Когда поэты подражают Мандельштаму, Есенину или кому-то еще, и подражают им всю жизнь, они думают, что они становятся такими же, как они, а на самом деле они становятся пародиями на них.

Учиться у поэтов, писателей – это не значит во всем слепо подражать им.

Жанровые сценки в стихах у Мандельштама.

...Мандельштам любил живопись Тициана, Тинторетто, Рембрандта. И использовал приемы живописи в своих стихах. У него не было отвлеченных, умозрительных стихов, состоящих из голых философских рассуждений о чем-то таком этаком, а все стихи были детализированы, зримы, предметны. У него получались очень живые, картинные, демократичные жанровые сценки в духе голландских художников, со своими лаконично, рельефно и динамично нарисованными типажами, с налетом авторского юмора в авторском взгляде на них:

В таверне воровская шайка

Всю ночь играла в домино.

Пришла с яичницей хозяйка;

Монахи выпили вино.

И воровская шайка, и монахи – все находятся в одной таверне, в одной – очень уютной - компании и не тяготятся присутствием друг друга, монахи пьют вино и закусывают его яичницей, члены воровской шайки тоже пьют вино... и играют в домино. Того гляди, к ним подсядут и монахи забивать козла...

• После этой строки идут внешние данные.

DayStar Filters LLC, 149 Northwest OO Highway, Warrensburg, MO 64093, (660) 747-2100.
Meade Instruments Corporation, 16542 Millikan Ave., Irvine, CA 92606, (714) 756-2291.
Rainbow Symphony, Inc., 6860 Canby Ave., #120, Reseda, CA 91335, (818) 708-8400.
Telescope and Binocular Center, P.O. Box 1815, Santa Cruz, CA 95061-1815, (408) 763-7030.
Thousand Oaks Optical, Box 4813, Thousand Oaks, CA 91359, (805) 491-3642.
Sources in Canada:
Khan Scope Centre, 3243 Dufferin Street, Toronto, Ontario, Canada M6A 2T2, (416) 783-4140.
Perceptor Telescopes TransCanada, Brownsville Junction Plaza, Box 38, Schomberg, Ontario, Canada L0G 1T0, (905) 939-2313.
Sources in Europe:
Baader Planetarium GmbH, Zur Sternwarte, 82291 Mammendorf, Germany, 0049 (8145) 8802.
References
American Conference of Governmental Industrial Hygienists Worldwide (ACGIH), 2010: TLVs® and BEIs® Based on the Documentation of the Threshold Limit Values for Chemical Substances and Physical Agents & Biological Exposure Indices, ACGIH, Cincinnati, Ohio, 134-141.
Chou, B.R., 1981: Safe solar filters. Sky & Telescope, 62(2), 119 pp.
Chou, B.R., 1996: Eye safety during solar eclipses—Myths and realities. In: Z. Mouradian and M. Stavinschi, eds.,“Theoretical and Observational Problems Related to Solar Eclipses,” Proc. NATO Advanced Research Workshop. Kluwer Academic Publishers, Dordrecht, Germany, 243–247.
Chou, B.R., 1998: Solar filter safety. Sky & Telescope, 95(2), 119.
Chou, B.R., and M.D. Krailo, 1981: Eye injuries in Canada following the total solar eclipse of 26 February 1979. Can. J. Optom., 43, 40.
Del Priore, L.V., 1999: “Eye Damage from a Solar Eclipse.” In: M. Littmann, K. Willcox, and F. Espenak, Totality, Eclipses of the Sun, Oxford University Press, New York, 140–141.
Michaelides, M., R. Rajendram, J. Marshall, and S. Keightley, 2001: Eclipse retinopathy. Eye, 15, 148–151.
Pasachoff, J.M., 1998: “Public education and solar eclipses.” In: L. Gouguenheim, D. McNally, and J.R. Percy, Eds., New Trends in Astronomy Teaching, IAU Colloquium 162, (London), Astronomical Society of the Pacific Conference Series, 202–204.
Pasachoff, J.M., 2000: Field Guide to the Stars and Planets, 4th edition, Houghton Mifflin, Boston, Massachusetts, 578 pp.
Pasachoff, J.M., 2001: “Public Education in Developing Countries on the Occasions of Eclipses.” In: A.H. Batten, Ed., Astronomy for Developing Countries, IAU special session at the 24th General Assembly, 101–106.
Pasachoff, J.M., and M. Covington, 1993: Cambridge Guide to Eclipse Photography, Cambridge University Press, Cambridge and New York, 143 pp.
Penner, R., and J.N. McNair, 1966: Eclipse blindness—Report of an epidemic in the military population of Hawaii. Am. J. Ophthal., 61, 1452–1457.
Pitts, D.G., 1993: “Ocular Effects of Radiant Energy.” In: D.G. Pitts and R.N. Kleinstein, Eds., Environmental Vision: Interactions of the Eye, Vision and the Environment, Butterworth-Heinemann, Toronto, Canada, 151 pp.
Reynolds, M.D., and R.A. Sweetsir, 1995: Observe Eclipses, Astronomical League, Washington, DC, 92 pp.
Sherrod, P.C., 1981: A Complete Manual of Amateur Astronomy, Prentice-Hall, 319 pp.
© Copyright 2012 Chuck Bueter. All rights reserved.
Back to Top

В другом стихотворении – у Мандельштама другая сценка, с героем, который спускается “в распаренные душные подвалы”,

Где чистые и честные китайцы

Хватают палочками шарики из теста,

Играют в узкие нарезанные карты

И водку пьют, как ласточки с Янцзы.

Где китайцы, там и деревянные палочки, которыми они едят какие-то свои блюда, какие-то свои деликатесы, “шарики из теста”, и играют в карты, и не в какие-нибудь, а в какие-то особенные, как и сами китайцы, поэт показывает, в какие, - “в узкие нарезанные карты”, и водку пьют, но не как монахи из предыдущего стихотворения, и не как члены воровской шайки, а как-то очень эстетично, маленькими-маленькими глоточками, “как ласточки”, но не как какие-нибудь абстрактные ласточки, не птицы вообще, а конкретные “ласточки с Янцзы”, и не напиваются в уматину. И читатель видит этих китайцев, как по телевизору, как в документальном фильме “Прогулки по Китаю”, причем не в черно-белом, а в цветном изображении, хотя поэт не говорит, что там какого цвета, в этой сценке.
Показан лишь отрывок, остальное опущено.